Abu-Hashem Ameen Ali, Hakami Othman, Amri Nasser
Department of Physical Sciences, Chemistry Division, College of Science, Jazan University, P.O. Box. 114, Jazan 45142, Kingdom of Saudi Arabia.
Heliyon. 2024 Feb 29;10(5):e26735. doi: 10.1016/j.heliyon.2024.e26735. eCollection 2024 Mar 15.

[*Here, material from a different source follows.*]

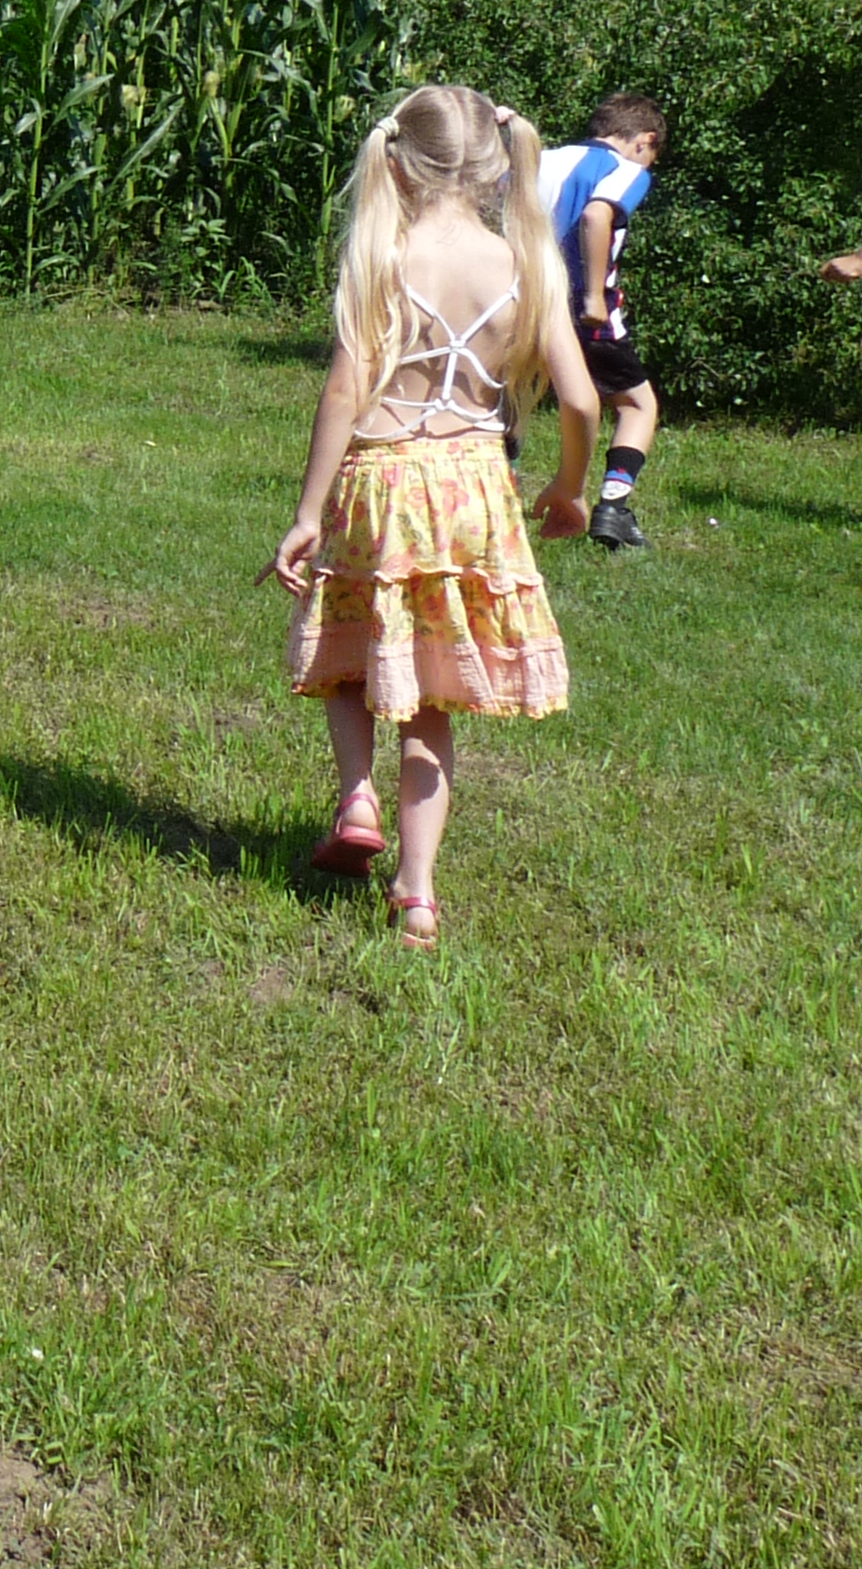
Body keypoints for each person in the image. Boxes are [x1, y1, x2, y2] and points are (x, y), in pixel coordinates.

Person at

Recently, heterocyclic compounds such as pyrido [2,3-] pyrimidinones, 1,2,4-triazolopyrimidines, pyrimidoquinazolines, and quinoline derivatives have gained attention from researchers due to their pharmacological and biological activities. To synthesize new compounds, quinoline-2-thioxopyrido [2,3-] pyrimidinone and methylthioquinoline-pyrido [2,3-] pyrimidinones were used as starting materials. The new compounds synthesized were quinoline-pyrido [2,3-] (DeGoey et al., 2013; Gouda et al., 2020; Dangolani et al., 2018) [1, 2,4]triazolopyrimidinones , 2-methylsulfonyl-quinoline-pyrido [2,3-]pyrimidinone , pyrido [2,3-]pyrimidine derivatives, pyridopyrimido (Gouda et al., 2020; DeGoey et al., 2013) 2,12,1-b] quinazoline , pyrido [(Khajouei et al., 2021; Gouda et al., 2020) 3,23,2-e]bis (1,2,4-triazole)pyrimidine and pyridopyrimido-diquinazoline-dione derivatives. These compounds were synthesized with high efficiency, producing yields ranging from 69% to 90%, under moderate conditions, through treating or with various reagents such as anthranilic acid, phosphorus oxychloride, hydrazine hydrate, formic acid, glacial acetic acid, arylamine (aniline, 4-chloroaniline, or 4-methoxyaniline), and sec-amine (piperazine or morpholine). The new structures of the synthesized compounds were verified using various spectroscopic procedures, such as IR, NMR, and mass spectra. Molecular docking studies were carried out to investigate and discuss how the prepared compounds bind to amino acids such as Estrogen Receptor alpha, EGFR, and NADPH oxidase protein. Also, the synthesized products were tested for their anticancer and antioxidant activities against the (MCF-7) breast carcinoma cell line and human normal Retina pigmented epithelium cells (RPE-1). The study on the structure-activity relationship (SAR) established a correlation between the chemical structure of the newly synthesized compounds and their anticancer activity. The findings suggest that compounds , ,, and exhibited promising anticancer activity and antioxidant effects as measured by DPPH inhibition.
最近,吡啶并[2,3 - ]嘧啶酮、1,2,4 - 三唑并嘧啶、嘧啶并喹唑啉和喹啉衍生物等杂环化合物因其药理和生物活性而受到研究人员的关注。为了合成新化合物,以喹啉 - 2 - 硫代吡啶并[2,3 - ]嘧啶酮和甲硫基喹啉 - 吡啶并[2,3 - ]嘧啶酮作为起始原料。合成的新化合物有喹啉 - 吡啶并[2,3 - ][1,2,4]三唑并嘧啶酮(DeGoey等人,2013年;Gouda等人,2020年;Dangolani等人,2018年)、2 - 甲基磺酰基 - 喹啉 - 吡啶并[2,3 - ]嘧啶酮、吡啶并[2,3 - ]嘧啶衍生物、吡啶并嘧啶并[2,1 - b]喹唑啉(Gouda等人,2020年;DeGoey等人,2013年)、吡啶并[(Khajouei等人,2021年;Gouda等人,2020年)3,2 - e]双(1,2,4 - 三唑)嘧啶和吡啶并嘧啶并二喹唑啉二酮衍生物。这些化合物在温和条件下通过用各种试剂(如邻氨基苯甲酸、三氯氧磷、水合肼、甲酸、冰醋酸、芳胺(苯胺、4 - 氯苯胺或4 - 甲氧基苯胺)和仲胺(哌嗪或吗啉))处理或 高效合成,产率范围为69%至90%。使用各种光谱学方法(如红外光谱、核磁共振光谱和质谱)验证了合成化合物的新结构。进行了分子对接研究,以调查和讨论所制备的化合物如何与雌激素受体α、表皮生长因子受体和NADPH氧化酶蛋白等氨基酸结合。此外,测试了合成产物对(MCF - 7)乳腺癌细胞系和人正常视网膜色素上皮细胞(RPE - 1)的抗癌和抗氧化活性。对构效关系(SAR)的研究建立了新合成化合物的化学结构与其抗癌活性之间的相关性。研究结果表明,化合物 、 、 和 通过DPPH抑制测定显示出有前景的抗癌活性和抗氧化作用。